KM: This, along with the alternate substitutions, should reduce the number of chains/phrases/repeated-word-series that are transferred from plaintext to ciphertext, which is needed (not forgetting Marke's chains). At the same time, it would leave bigrams and the amalgamated trigrams-to-bigrams intact, also needed. I do not know whether some CT trigrams would be sufficiently increased and others reduced.

[Jeff Haley: The word chol is very common in the manuscript so it was assumed at this time that the group cho was not in fact a verbose group.]

KM: But *Ao* in the table is considered a verbose group (VG)?

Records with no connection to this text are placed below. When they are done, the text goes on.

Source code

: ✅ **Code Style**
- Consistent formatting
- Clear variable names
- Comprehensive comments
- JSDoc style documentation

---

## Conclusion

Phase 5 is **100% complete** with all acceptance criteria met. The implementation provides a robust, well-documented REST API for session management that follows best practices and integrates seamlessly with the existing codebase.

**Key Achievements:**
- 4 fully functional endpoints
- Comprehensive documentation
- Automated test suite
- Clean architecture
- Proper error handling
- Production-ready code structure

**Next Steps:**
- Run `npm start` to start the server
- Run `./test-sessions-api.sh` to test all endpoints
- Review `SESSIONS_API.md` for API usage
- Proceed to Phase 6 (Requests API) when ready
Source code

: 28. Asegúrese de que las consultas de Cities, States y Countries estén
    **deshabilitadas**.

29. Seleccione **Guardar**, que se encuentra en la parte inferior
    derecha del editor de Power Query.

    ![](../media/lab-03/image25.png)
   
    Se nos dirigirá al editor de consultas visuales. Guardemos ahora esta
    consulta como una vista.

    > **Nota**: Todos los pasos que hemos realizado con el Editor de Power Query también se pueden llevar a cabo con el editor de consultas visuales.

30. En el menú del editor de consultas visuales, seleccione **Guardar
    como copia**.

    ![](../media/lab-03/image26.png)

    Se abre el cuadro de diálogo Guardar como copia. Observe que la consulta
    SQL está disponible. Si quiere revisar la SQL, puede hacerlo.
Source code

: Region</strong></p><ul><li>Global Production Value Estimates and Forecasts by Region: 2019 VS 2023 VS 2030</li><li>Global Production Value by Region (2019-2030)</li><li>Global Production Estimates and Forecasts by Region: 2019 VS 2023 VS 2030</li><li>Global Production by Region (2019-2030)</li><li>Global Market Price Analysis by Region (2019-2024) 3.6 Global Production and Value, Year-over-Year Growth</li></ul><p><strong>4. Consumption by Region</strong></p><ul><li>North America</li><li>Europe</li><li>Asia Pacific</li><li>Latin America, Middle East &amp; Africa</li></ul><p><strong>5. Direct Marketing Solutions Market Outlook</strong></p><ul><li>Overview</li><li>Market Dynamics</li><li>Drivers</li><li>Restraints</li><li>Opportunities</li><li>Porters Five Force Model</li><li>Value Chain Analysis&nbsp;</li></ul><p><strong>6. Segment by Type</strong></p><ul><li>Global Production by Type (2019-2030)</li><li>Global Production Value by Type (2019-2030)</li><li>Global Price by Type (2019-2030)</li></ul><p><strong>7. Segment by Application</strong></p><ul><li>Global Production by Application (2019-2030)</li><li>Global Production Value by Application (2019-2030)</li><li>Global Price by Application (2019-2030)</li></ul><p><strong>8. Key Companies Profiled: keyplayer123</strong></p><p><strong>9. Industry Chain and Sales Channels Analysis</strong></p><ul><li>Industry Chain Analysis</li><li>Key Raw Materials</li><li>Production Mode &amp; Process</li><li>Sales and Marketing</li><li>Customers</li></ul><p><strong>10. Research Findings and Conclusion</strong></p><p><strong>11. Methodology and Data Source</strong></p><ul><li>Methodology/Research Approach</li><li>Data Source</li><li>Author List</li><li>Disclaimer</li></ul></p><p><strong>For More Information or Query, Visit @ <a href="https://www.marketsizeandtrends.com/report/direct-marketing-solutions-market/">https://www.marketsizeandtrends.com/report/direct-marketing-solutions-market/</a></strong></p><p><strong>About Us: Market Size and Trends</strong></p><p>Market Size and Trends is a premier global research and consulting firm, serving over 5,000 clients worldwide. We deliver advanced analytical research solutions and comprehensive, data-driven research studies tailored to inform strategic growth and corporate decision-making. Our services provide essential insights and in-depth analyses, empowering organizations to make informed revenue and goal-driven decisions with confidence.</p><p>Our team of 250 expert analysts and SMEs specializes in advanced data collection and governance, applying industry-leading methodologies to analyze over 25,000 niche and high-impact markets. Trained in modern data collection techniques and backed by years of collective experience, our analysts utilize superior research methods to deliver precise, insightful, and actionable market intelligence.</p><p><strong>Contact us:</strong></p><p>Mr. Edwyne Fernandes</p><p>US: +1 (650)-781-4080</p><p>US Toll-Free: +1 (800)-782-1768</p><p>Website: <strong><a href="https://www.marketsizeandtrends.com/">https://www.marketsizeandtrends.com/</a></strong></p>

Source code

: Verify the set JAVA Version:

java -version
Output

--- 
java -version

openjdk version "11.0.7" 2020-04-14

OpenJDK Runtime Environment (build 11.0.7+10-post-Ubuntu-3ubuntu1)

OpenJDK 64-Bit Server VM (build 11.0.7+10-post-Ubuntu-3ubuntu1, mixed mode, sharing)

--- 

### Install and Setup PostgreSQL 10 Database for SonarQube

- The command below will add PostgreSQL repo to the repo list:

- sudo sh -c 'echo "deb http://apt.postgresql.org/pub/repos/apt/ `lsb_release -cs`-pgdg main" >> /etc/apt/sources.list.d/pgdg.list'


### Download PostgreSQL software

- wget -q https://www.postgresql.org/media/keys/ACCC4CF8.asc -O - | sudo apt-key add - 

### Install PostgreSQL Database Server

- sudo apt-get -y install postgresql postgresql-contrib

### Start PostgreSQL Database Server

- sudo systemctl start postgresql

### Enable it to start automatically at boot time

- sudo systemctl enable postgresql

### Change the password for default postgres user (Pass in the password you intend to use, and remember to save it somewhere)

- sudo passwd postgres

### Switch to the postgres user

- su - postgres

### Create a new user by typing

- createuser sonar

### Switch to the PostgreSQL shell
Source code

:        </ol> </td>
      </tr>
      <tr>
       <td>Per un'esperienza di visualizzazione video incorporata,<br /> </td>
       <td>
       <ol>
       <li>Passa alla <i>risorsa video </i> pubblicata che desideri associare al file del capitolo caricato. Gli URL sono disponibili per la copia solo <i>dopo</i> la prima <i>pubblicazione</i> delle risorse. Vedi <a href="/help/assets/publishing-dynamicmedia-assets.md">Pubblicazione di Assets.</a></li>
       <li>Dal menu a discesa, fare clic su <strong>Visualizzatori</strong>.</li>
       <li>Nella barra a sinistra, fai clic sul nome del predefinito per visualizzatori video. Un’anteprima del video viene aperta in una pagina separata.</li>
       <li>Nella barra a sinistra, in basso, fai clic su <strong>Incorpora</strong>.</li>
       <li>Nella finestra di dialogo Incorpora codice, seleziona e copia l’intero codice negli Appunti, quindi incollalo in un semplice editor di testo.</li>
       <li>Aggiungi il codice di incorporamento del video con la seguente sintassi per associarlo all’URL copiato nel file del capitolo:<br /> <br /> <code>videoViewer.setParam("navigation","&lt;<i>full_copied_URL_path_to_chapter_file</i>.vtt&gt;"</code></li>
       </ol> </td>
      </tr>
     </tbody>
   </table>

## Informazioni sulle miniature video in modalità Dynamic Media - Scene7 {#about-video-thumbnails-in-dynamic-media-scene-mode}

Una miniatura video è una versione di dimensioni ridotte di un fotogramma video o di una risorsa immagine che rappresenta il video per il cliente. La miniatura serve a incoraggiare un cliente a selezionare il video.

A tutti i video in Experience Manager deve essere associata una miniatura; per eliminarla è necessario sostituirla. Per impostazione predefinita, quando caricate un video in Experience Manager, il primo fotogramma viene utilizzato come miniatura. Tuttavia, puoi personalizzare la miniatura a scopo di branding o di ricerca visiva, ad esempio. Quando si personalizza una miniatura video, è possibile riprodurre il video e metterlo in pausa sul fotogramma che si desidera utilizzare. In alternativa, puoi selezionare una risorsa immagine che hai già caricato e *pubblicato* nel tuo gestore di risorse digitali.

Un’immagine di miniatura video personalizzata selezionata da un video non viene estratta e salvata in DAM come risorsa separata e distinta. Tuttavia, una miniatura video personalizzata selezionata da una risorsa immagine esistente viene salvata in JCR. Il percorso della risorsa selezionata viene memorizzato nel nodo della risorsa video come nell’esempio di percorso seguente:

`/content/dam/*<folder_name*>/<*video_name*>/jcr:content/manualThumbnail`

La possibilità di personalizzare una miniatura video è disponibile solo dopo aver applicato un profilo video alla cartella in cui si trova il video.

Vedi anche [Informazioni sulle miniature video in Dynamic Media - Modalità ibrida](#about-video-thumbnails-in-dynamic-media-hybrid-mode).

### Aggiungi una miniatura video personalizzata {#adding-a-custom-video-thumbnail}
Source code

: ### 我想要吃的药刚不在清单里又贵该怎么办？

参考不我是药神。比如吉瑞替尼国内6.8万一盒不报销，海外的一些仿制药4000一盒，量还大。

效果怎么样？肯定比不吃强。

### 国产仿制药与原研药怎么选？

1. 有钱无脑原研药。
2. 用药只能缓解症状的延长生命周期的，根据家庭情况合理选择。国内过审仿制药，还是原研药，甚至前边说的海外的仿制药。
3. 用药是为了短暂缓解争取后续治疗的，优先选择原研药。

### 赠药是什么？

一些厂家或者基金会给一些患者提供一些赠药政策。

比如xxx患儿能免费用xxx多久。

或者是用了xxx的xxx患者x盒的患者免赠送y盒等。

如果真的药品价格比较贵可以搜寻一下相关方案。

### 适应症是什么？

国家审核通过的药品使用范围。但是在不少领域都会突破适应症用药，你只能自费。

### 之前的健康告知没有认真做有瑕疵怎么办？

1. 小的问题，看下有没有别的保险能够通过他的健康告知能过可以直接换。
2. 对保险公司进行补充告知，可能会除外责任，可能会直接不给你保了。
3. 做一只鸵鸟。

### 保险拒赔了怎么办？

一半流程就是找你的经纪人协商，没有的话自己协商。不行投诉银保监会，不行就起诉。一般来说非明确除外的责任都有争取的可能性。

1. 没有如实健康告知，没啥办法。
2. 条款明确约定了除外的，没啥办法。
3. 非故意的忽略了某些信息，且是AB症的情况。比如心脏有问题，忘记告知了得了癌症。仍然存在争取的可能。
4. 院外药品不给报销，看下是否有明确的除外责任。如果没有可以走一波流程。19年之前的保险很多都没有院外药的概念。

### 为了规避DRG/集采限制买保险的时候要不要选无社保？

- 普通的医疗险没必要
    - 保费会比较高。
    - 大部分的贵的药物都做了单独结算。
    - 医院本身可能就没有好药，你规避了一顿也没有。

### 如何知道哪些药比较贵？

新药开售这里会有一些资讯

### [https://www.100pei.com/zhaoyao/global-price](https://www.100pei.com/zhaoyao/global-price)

If *cho* and *ol* are VG's, *chol* would always be understood by an intended reader as *cho+ol* because there is no *chool* -- discounting at least three such strings in the Takahashi transcription in favor of the Majority Vote. The same could apply to other letters. That leaves *iii* ambiguous unless the glyphs can be interpreted differently (as they have been). In that scheme *eee* would have to be a VG distinct from *e* and *ee*. All conjectural on my part. Might fit in somewhere.

The trouble with n-grams for me is that letters overlap. *Ao* leaves *r* and *l* standalones. I would guess, though, that the fewer resultant VG's, the better. (?) I was only able to reduce the number of substitutions to around 60 or 65 by using any consistent method.

[Jeff Haley: I do not believe however that decipherment would be impossible as the choices are binary.]

KM: Maybe. If there are not too many. Ambiguity was not unknown in certain types of script. You might be able to remove some of it. This experiment might also lead to reduced ambiguity re. Latin, as well:
[Elias Schwerdtfeger: Eventually I'll try other tables to encrypt german or english text,]
Another script to decipher would be helpful and show how much ambiguity there might be in a long text.


[Jeff Haley: Only time will tell.]

KM: Many hurdles to jump yet. In any event, tying all this together is good work.